Paul T. O’Connor: State tax cap wouldn’t prevent future increases
Published 12:00 am Tuesday, May 9, 2017
By Paul T. O’Connor
RALEIGH – It should come as no surprise to anyone that things are not always what they seem in politics.
A state Senate-passed bill calling for a constitutional amendment to cap the personal income tax is one such thing. Should it pass the House, a hot debate of benefits and consequences would certainly precede a November 2018 referendum.
Unfortunately, the promises and consequences are likely to be exaggerated.
On its face, the amendment would appear to promise, “Your taxes won’t be going up.” But that is not necessarily the case. Nor is it correct to say, “Your state taxes won’t be going up.”
Define it further to say, “Your state income taxes won’t be going up,” and you’re still not right.
Here’s what it means: Your state income tax rate will not go above 5.5 percent. It is 5.49 percent now. That’s all.
With this amendment, your taxes, specifically your state taxes, certainly can go up. A future legislature might not raise the personal income tax rate, but it could raise the sales tax or other state taxes. Or it can apply the sales tax to more transactions. In the major tax overhaul of 2013, for example, legislators applied the sales tax to entertainment tickets. Anyone who bought movie or sports tickets since then paid higher taxes.
Even if this amendment were to pass, your state income taxes could rise. Future legislators could remove or reduce current deductions, thus raising the amount of your income applicable to the 5.49 percent tax rate. Several years ago, the legislature limited the mortgage deduction, for example.
While the amendment is restricted to the state income tax, it can lead to higher local taxes. State legislators regularly shift mandates onto local governments and put county commissions in the position of having to increase property taxes. Or legislators cut services that commissioners then pay for with county funds.
Now, to be bi-polar in my disdain for political appearances, the most obvious negative consequence of this amendment, as opponents will most likely proclaim next year, is also not necessarily so.
Opponents will argue that the amendment will cause the state to run short, or out, of money.
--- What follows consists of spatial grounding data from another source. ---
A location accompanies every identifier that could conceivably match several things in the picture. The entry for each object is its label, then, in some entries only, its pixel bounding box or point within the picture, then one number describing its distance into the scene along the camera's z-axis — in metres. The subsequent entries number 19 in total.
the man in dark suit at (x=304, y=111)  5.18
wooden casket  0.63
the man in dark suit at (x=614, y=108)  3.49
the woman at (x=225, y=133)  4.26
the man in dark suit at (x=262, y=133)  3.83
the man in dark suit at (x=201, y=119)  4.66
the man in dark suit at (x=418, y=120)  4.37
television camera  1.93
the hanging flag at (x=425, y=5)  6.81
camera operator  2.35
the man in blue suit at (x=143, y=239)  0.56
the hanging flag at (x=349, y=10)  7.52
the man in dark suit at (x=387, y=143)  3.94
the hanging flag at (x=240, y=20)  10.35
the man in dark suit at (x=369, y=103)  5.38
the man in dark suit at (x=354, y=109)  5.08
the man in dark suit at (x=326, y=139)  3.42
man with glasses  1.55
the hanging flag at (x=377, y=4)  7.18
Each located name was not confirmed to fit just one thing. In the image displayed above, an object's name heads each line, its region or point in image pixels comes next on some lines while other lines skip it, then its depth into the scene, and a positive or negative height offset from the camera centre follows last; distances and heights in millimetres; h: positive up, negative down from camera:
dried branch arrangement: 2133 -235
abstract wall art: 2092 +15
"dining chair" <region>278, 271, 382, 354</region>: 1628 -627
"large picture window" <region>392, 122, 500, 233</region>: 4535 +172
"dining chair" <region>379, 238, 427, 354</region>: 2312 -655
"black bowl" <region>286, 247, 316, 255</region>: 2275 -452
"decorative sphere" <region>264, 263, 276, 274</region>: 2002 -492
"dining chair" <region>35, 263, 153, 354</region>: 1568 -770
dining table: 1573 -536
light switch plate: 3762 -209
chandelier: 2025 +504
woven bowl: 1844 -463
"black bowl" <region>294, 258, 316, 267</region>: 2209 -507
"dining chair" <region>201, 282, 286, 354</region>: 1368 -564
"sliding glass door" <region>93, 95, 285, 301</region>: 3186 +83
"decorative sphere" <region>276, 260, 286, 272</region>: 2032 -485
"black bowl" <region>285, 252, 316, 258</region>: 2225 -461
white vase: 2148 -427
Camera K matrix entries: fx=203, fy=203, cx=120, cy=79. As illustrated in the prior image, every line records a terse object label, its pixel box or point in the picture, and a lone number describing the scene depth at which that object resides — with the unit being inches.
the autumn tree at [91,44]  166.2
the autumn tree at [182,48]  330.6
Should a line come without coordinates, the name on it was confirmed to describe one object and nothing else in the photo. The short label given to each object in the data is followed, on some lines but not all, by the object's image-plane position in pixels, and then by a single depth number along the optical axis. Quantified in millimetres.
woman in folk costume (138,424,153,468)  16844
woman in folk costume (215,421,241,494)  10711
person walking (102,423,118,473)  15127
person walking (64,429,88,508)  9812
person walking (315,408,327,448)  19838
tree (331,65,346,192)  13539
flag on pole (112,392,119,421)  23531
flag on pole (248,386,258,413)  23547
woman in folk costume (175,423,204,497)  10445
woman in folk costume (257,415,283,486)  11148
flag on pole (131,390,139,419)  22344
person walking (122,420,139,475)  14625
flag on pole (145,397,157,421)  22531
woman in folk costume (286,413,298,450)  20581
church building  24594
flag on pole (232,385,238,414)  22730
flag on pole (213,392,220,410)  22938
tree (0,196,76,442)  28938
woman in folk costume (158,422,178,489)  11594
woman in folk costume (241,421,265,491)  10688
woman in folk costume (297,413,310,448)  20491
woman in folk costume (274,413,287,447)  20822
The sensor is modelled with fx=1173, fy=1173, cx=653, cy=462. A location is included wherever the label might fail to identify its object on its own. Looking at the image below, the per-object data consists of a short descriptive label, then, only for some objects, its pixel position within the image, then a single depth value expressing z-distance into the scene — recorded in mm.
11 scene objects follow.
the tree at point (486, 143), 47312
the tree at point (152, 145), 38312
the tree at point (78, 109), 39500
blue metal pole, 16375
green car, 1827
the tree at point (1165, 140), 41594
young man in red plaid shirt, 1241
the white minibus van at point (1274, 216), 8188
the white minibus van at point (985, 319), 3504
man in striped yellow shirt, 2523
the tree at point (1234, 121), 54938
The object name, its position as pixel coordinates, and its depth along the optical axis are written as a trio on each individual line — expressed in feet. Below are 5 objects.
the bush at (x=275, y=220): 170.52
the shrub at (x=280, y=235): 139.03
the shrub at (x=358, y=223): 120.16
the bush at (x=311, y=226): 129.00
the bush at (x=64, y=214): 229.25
But that’s not so for all of the reasons cited above. A future legislature looking to increase school funding would be barred from raising the income tax rate, but it could raise taxes in all of the other methods just mentioned.
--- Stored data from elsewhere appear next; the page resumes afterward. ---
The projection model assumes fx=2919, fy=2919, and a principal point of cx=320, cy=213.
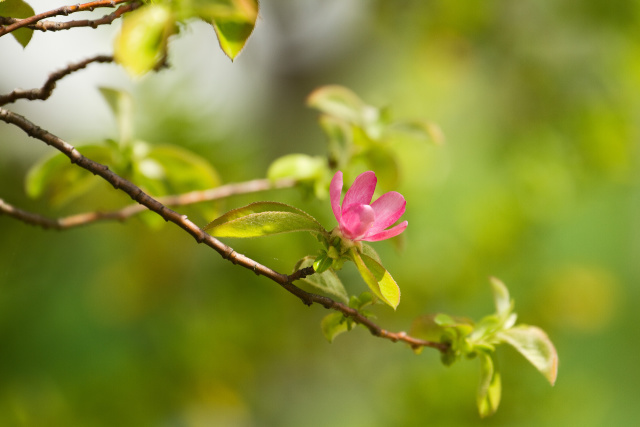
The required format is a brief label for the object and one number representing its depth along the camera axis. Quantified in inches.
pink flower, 39.2
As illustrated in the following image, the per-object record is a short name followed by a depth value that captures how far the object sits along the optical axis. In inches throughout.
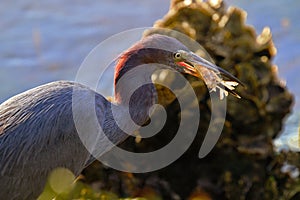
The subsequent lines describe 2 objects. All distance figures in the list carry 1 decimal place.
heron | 271.7
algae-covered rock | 351.3
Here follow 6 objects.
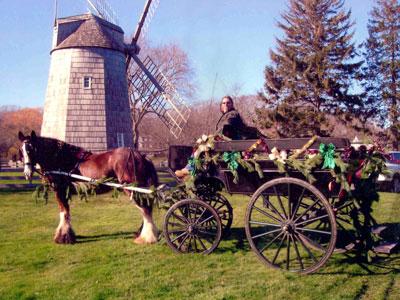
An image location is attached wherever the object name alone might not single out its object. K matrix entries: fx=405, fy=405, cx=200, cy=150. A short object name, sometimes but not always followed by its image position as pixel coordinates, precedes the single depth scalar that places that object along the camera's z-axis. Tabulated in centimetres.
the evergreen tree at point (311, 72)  2553
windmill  1914
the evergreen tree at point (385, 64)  2722
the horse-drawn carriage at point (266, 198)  498
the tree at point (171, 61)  3897
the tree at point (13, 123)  4969
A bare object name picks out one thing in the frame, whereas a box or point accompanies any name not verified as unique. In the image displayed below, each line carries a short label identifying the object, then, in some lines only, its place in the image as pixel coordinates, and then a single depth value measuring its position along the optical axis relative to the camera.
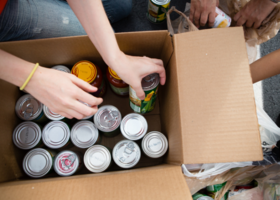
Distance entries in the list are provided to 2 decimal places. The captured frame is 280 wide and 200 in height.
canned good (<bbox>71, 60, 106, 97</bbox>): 0.73
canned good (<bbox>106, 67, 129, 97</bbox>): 0.72
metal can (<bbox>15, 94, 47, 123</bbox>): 0.77
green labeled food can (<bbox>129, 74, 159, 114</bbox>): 0.67
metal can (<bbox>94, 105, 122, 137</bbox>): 0.74
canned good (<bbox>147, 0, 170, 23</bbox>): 1.04
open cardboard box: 0.52
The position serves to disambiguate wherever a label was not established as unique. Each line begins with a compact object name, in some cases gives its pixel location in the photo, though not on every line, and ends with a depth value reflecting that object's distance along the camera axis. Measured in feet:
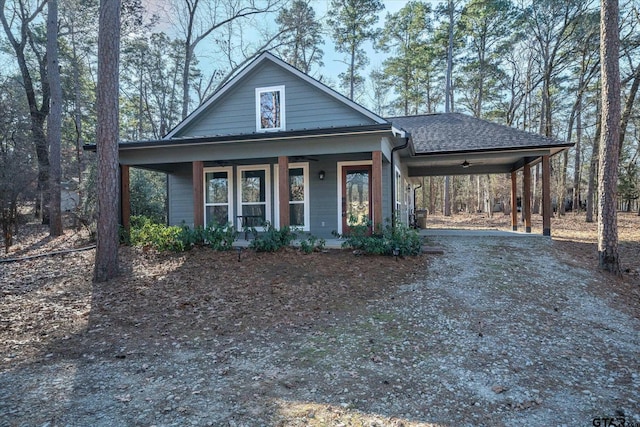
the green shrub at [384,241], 26.04
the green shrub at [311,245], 27.25
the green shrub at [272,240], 27.40
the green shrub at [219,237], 28.12
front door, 34.91
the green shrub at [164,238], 28.45
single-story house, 31.60
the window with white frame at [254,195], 36.55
Opponents will almost certainly argue that income tax cap will tie the state’s hands in time of economic recession. No, it won’t do that. It will simply limit the legislature’s flexibility in those situations, and that is a bad thing. But, honestly, who is going to vote against this amendment next November because it limits legislative flexibility?
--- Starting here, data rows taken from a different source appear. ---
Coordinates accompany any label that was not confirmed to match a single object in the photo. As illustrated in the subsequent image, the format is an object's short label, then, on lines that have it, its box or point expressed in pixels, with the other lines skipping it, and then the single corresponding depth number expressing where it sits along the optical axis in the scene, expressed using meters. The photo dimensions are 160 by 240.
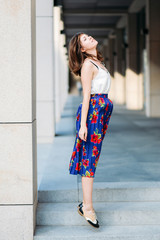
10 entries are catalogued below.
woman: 4.34
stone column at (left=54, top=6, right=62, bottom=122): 15.07
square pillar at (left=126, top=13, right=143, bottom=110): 22.22
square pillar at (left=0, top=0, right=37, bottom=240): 4.34
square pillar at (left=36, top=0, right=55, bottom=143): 9.97
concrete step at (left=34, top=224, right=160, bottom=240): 4.44
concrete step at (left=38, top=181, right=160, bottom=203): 5.11
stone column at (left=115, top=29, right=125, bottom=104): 28.28
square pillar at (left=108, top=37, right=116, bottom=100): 32.84
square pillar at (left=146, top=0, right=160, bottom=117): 16.39
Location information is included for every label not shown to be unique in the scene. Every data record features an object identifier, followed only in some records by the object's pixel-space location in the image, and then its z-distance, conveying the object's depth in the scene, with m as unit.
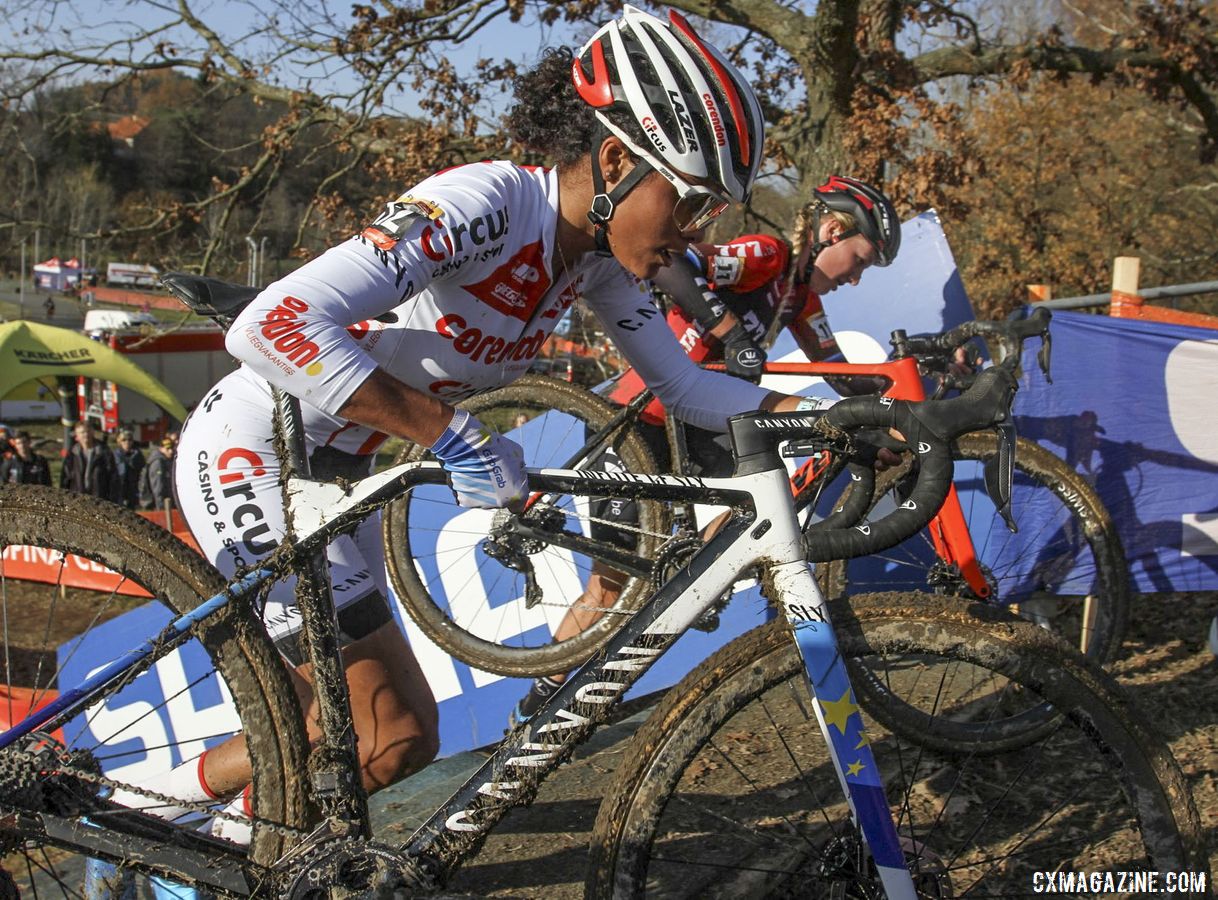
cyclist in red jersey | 4.55
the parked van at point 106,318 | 32.02
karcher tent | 20.67
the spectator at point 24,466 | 14.43
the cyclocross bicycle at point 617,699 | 2.17
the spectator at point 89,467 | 15.48
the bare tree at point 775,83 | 8.76
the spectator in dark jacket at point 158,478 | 14.98
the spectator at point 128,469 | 16.33
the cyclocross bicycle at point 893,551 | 4.17
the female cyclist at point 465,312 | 2.28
And, related to the next recession, keep in mind that the state’s Rainy Day Fund, basically its savings account, is healthier than ever and new state law mandates future contributions. That kind of a reserve reduces the likelihood that a normal recession will create a dire need for a big tax increase, especially if the legislature remains so strongly conservative.
Despite my skepticism regarding its bottom-line consequences, the amendment does have relevance in a political sense. If the amendment is on the ballot, it will spark a debate that allows Republicans to boast of having lowered tax rates and to warn that Democrats want to raise them. That could be a good tool for turnout in a year when most pundits expect the Democratic base to be more energized than that of the Republicans.
Paul T. O’Connor has covered state government for 39 years.